The mean, median and mode are descriptive statistics that are designed to tell us something about the center of a distribution. That is, where most of the data are.

So how do you know which measure of central tendency should be used?

The answer depends on a number of factors, including the shape of the distribution and the scale of measurement that you use.

Use the mean if you can.

The mean is the preferred measure of central tendency for interval and ratio level data. It takes every item in the distribution into account, and it is more stable than the median and the mode. In this context, stable refers to the tendency to get similar results when you draw multiple samples from the same population and calculate a statistic. In one sample of numbers ranging from 0 to 24, the mean might be 10.4 and in another sample the mean might be 10.3. 10.4 and 10.3 are similar to each other. If we drew many samples from the same population and the mean was roughly the same each time, we would say that the sample mean is stable. In small samples, the mode is very unstable. That is, from one sample to the text, the mode is very different each time.
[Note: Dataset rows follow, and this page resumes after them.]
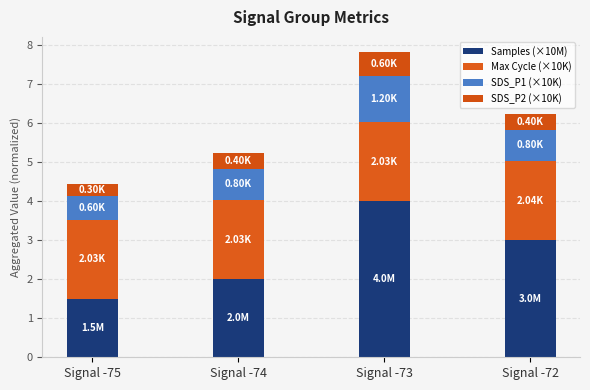

What is the difference between the Samples (×10M) values at Signal -73 and Signal -74?

2.0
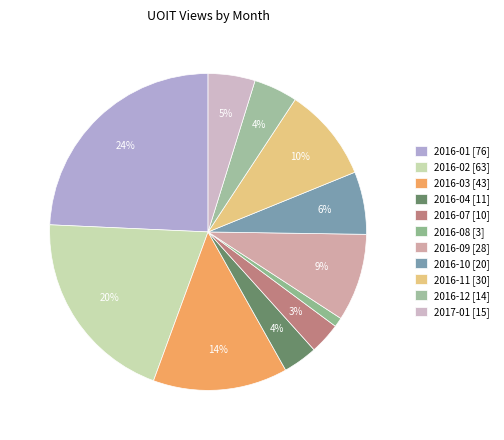

How many slices are in this pie chart?

11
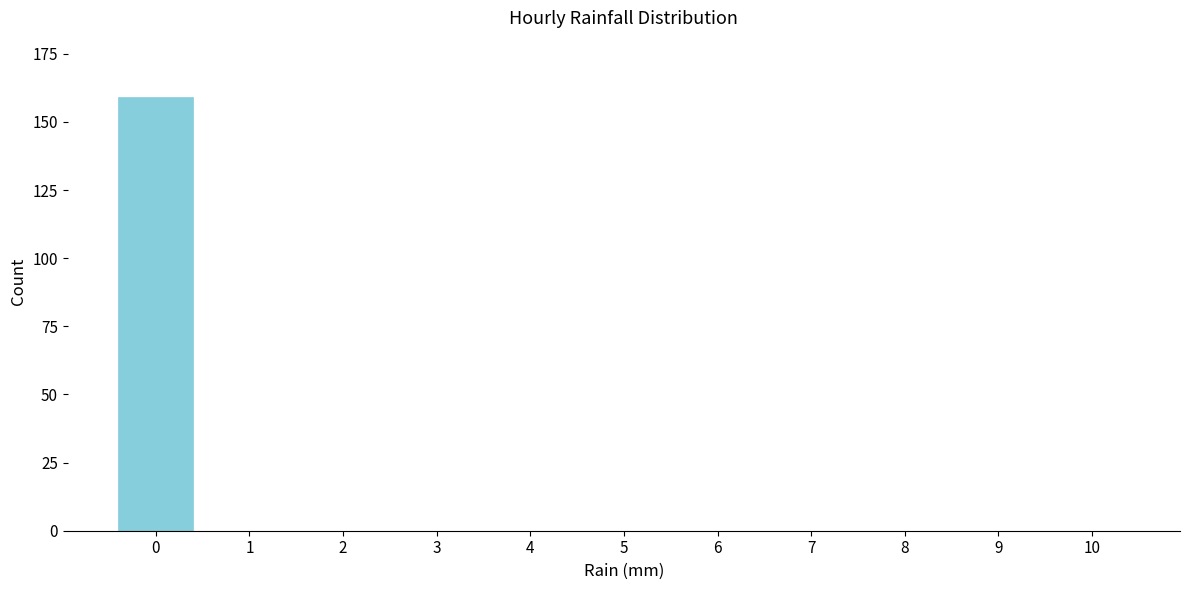

Reading right to left, transcribe all the data shown in this chart.

10=0	9=0	8=0	7=0	6=0	5=0	4=0	3=0	2=0	1=0	0=159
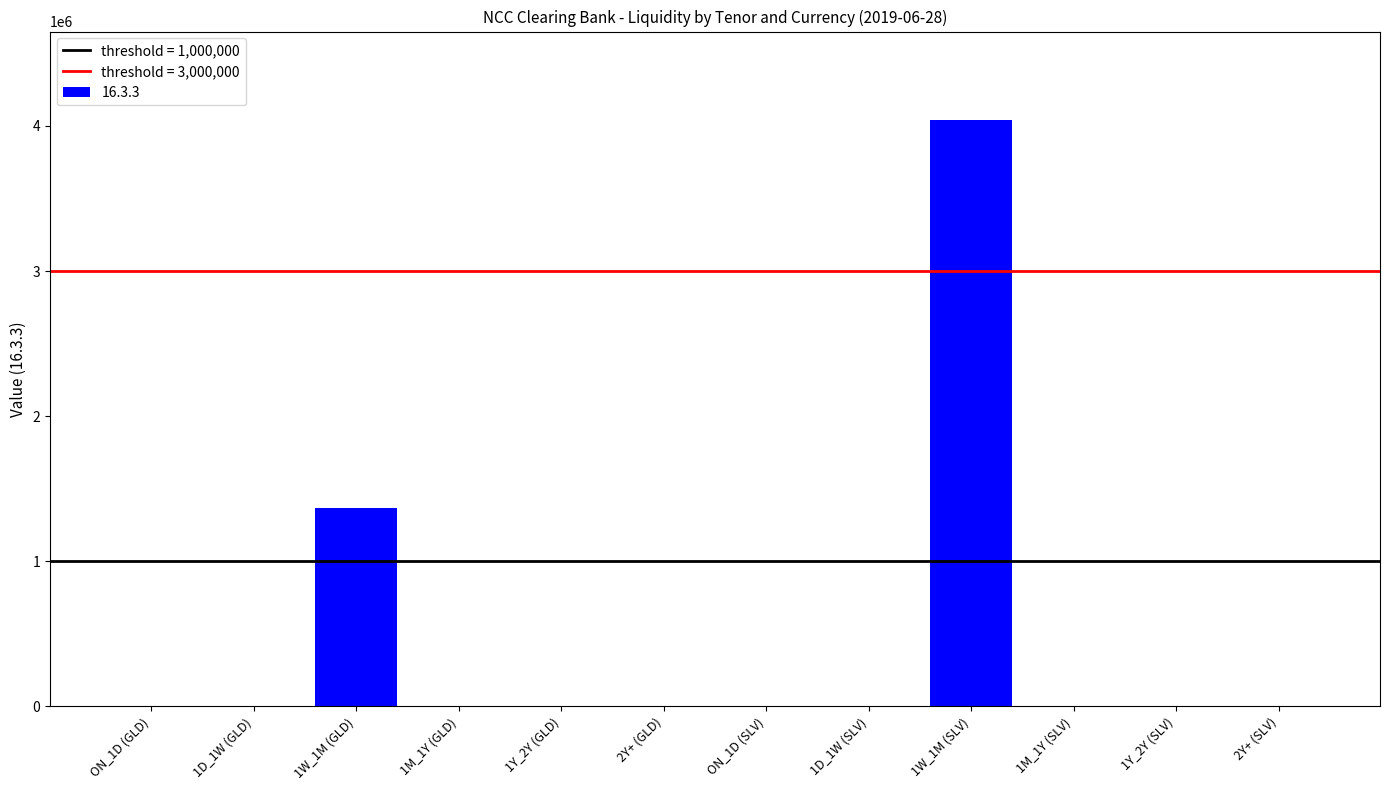

True or false: the data shows 2800641 at 1M_1Y (GLD).

False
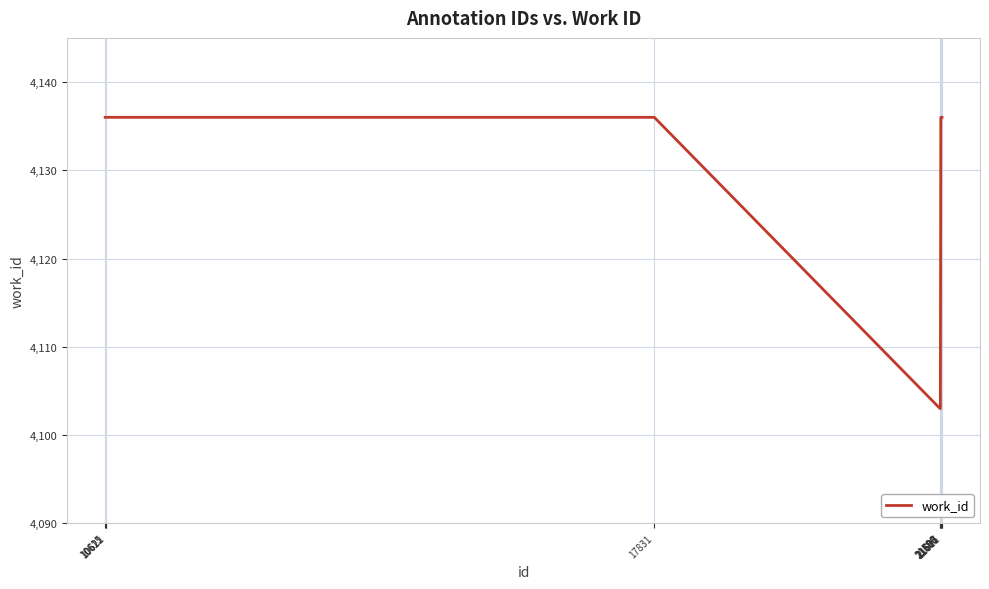

How many lines are shown in the chart?

1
The median is more stable than the mode, but typically less stable than than the mean, especially in smaller samples.

  • If you change a given score, add an observation, delete an observation, and then the mean will change.
  • If you add (or subtract) a constant to each score, then the mean will change by adding that constant.
  • If you multiply (or divide) each score by a constant, then the mean will change by being multiplied by that constant.

However, there are times when the mean is not the appropriate measure.

Use the median if you must.

  • The variable is ordinal.
  • The interval or ratio data have extreme values (outliers) that cause the distribution to be highly skewed.

Use the mode as a last resort.

The mode is pretty much your only choice if you are looking at a nominal scale.

Distribution Shape and Central Tendencies

Okay now let’s look at a few distributions to examine these different measures of central tendency relate to one another.

In a distribution like this one (symmetric distribution), the mean, median, and mode will have similar values.

However, in a positively skewed distribution, the mean will be larger than the median, which will be larger than the mode.

The opposite is true for a negatively skewed distribution:

    (3) Look at the distribution in the histogram above. 
        (a) From lowest to hightest, rank the mean, median, and mode.

        (b) Of the three measues of central tendency (mean, median, and mode), which would be the
            least representative number in this case?

        (c) Which kind of skewness is evident in this distribution?